*SUPPLIED TEXT*
★ ★ ★ ★ ★

Saturday is the new Monday.
Or at least is is for those of us who had a raucous week and were finally ready to take it easy tonight.
For us, there was a dinner and a show with my best date gal.
I was craving some Restaurant of the Year action, so we drove east to Aziza's, arriving early enough to be the first customers of the evening.
Prudence went straight for the Vinho Verde while I went with something even less alcoholic. Agua.
Our arrival had apparently signaled the masses, as two tables followed us in shortly after, and we kicked back listening to Sirius' "Coffeehouse" station.
On a mock-Monday, acoustic music is just the ticket.
Despite Pru's objections to octopus, we started with fruiti de mare panzanella because if there's any good time of the year for panzanella, this is it.
Chef Philip's was so much more than stale bread and tomatoes, though, with shrimp, mussels, feta, cucumbers, olives, mint, basil and anchovies besides two beautifully tender tentacles.
Our lovely server joined me in trying to coax Pru to eat something she was sure she hated, telling her that this would be incredibly tender octopus, like none she had ever tasted.
Midway through our panzanella, she reluctantly agreed to try a bite, even admitting it was far better than she'd expected.
From there we moved on to sharing an entree with a lamb kefta kebab and a marinated ribeye kebab with tatziki and house-baked pita.
The ribeye was perfectly rare and tender while the lamb sausage seduced with its vibrant spices.
Getting our meat fix led to a discussion with our server about our mutual need for meat and how we are happy to order it out when we can afford it.
"And not that petit fillet, either," she laughed. "I want a full eight ounces."
She admitted that on dates, she'll only eat part of her steak and bring the rest home so as to appear more ladylike.
I assured her she'd grow out of that nonsense.

★ ★ ★ ★ ★

*PROVIDED ENTRIES*
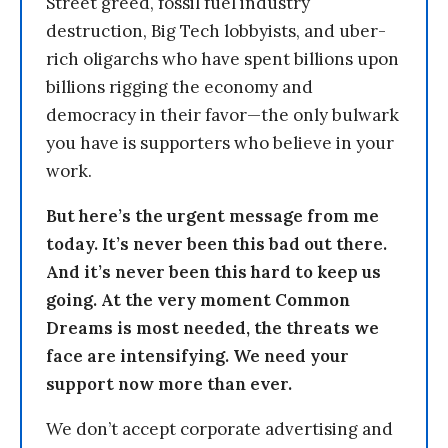
Street greed, fossil fuel industry
destruction, Big Tech lobbyists, and uber-
rich oligarchs who have spent billions upon
billions rigging the economy and
democracy in their favor—the only bulwark
you have is supporters who believe in your
work.
But here’s the urgent message from me
today. It’s never been this bad out there.
And it’s never been this hard to keep us
going. At the very moment Common
Dreams is most needed, the threats we
face are intensifying. We need your
support now more than ever.
We don’t accept corporate advertising and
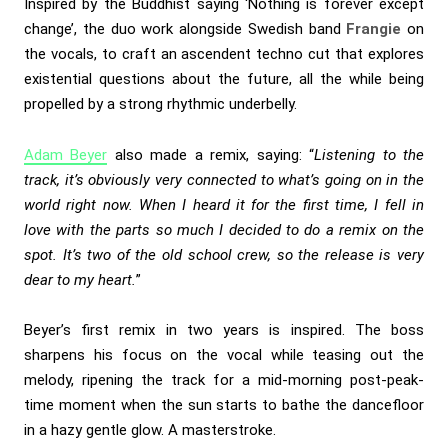
Inspired by the Buddhist saying ‘Nothing is forever except
change’, the duo work alongside Swedish band
Frangie
on
the vocals, to craft an ascendent techno cut that explores
existential questions about the future, all the while being
propelled by a strong rhythmic underbelly.
Adam Beyer
also made a remix, saying: “
Listening to the
track, it’s obviously very connected to what’s going on in the
world right now. When I heard it for the first time, I fell in
love with the parts so much I decided to do a remix on the
spot. It’s two of the old school crew, so the release is very
dear to my heart.
”
Beyer’s first remix in two years is inspired. The boss
sharpens his focus on the vocal while teasing out the
melody, ripening the track for a mid-morning post-peak-
time moment when the sun starts to bathe the dancefloor
in a hazy gentle glow. A masterstroke.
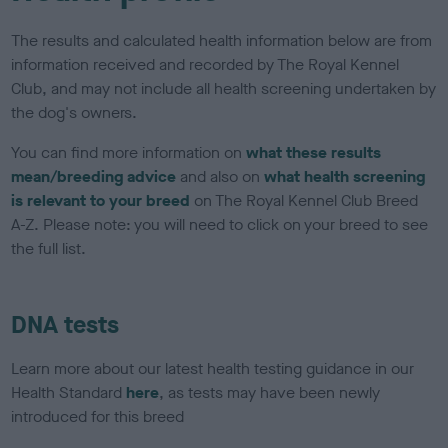
The results and calculated health information below are from
information received and recorded by The Royal Kennel
Club, and may not include all health screening undertaken by
the dog's owners.
You can find more information on
what these results
mean/breeding advice
and also on
what health screening
is relevant to your breed
on The Royal Kennel Club Breed
A-Z. Please note: you will need to click on your breed to see
the full list.
DNA tests
Learn more about our latest health testing guidance in our
Health Standard
here
, as tests may have been newly
introduced for this breed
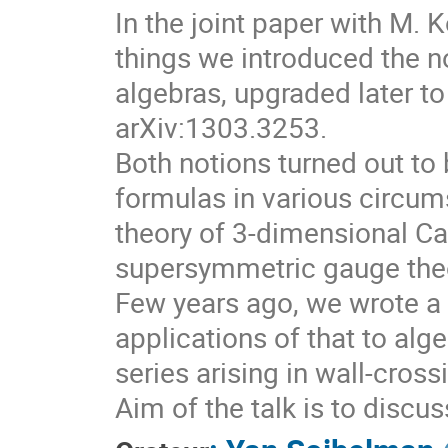
In the joint paper with M.
things we introduced the no
algebras, upgraded later to
arXiv:1303.3253.
Both notions turned out to 
formulas in various circum
theory of 3-dimensional Ca
supersymmetric gauge theo
Few years ago, we wrote a 
applications of that to alg
series arising in wall-cros
Aim of the talk is to discu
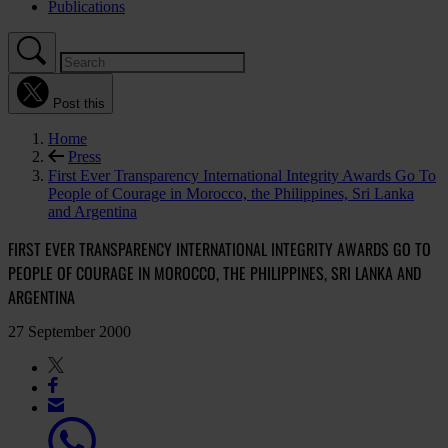
Publications
Post this
Home
Press
First Ever Transparency International Integrity Awards Go To
People of Courage in Morocco, the Philippines, Sri Lanka
and Argentina
FIRST EVER TRANSPARENCY INTERNATIONAL INTEGRITY AWARDS GO TO
PEOPLE OF COURAGE IN MOROCCO, THE PHILIPPINES, SRI LANKA AND
ARGENTINA
27 September 2000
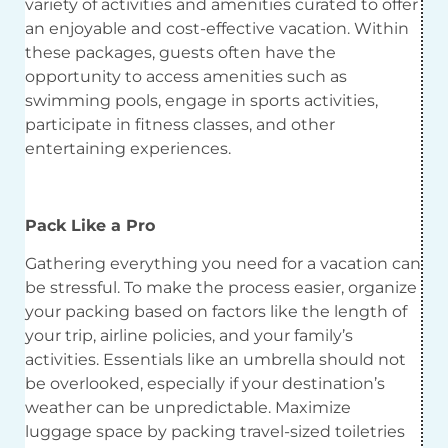
variety of activities and amenities curated to offer
an enjoyable and cost-effective vacation. Within
these packages, guests often have the
opportunity to access amenities such as
swimming pools, engage in sports activities,
participate in fitness classes, and other
entertaining experiences.
Pack Like a Pro
Gathering everything you need for a vacation can
be stressful. To make the process easier, organize
your packing based on factors like the length of
your trip, airline policies, and your family’s
activities. Essentials like an umbrella should not
be overlooked, especially if your destination’s
weather can be unpredictable. Maximize
luggage space by packing travel-sized toiletries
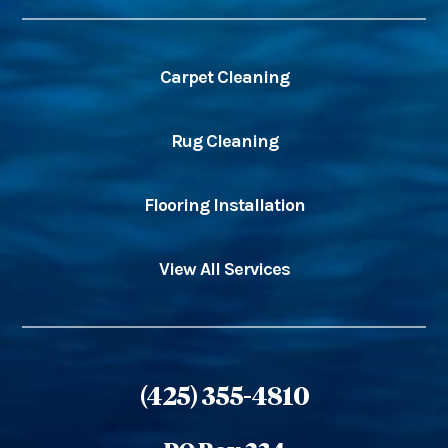
Carpet Cleaning
Rug Cleaning
Flooring Installation
View All Services
(425) 355-4810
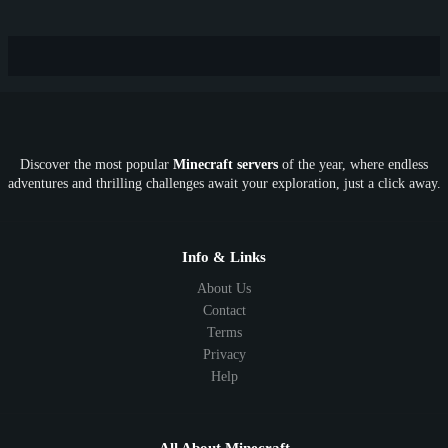
Hardcore
TikTok
YouTube
Non-P2W
Cracked
New
Lifesteal
Box
Generator
Economy
Earth
PE
FTB
Fun
KitPvP
Cool
Crossplay
OP
Crypto
Metaverse
LGBTQ
FTB
Discover the most popular
Minecraft servers
of the year, where endless
SkyFactory
RLCraft
26.1
1.21
1.20
1.19
adventures and thrilling challenges await your exploration, just a click away.
1.18
1.17
1.16
1.15
1.14
1.13
1.12
1.11
1.10
1.9
1.8
1.7
Below 1.7
Info & Links
About Us
Contact
Terms
Privacy
Help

★ ★ ★ ★ ★

*TASKS AND EXERCISES*
1. Could you retype the part of the dinner review that opens with the words containing "Prudence went straight" and closes with "had ever tasted."?
2. Could you give the part of the records that opens at their start and closes with the line containing "support now more than ever." again, substituting "trillions" for "billions" and keeping everything else unchanged? Leave the pictures out of your answer.

*LIST OF ANSWERS*
1.
Prudence went straight for the Vinho Verde while I went with something even less alcoholic. Agua.
Our arrival had apparently signaled the masses, as two tables followed us in shortly after, and we kicked back listening to Sirius' "Coffeehouse" station.
On a mock-Monday, acoustic music is just the ticket.
Despite Pru's objections to octopus, we started with fruiti de mare panzanella because if there's any good time of the year for panzanella, this is it.
Chef Philip's was so much more than stale bread and tomatoes, though, with shrimp, mussels, feta, cucumbers, olives, mint, basil and anchovies besides two beautifully tender tentacles.
Our lovely server joined me in trying to coax Pru to eat something she was sure she hated, telling her that this would be incredibly tender octopus, like none she had ever tasted.

2.
Street greed, fossil fuel industry
destruction, Big Tech lobbyists, and uber-
rich oligarchs who have spent trillions upon
trillions rigging the economy and
democracy in their favor—the only bulwark
you have is supporters who believe in your
work.
But here’s the urgent message from me
today. It’s never been this bad out there.
And it’s never been this hard to keep us
going. At the very moment Common
Dreams is most needed, the threats we
face are intensifying. We need your
support now more than ever.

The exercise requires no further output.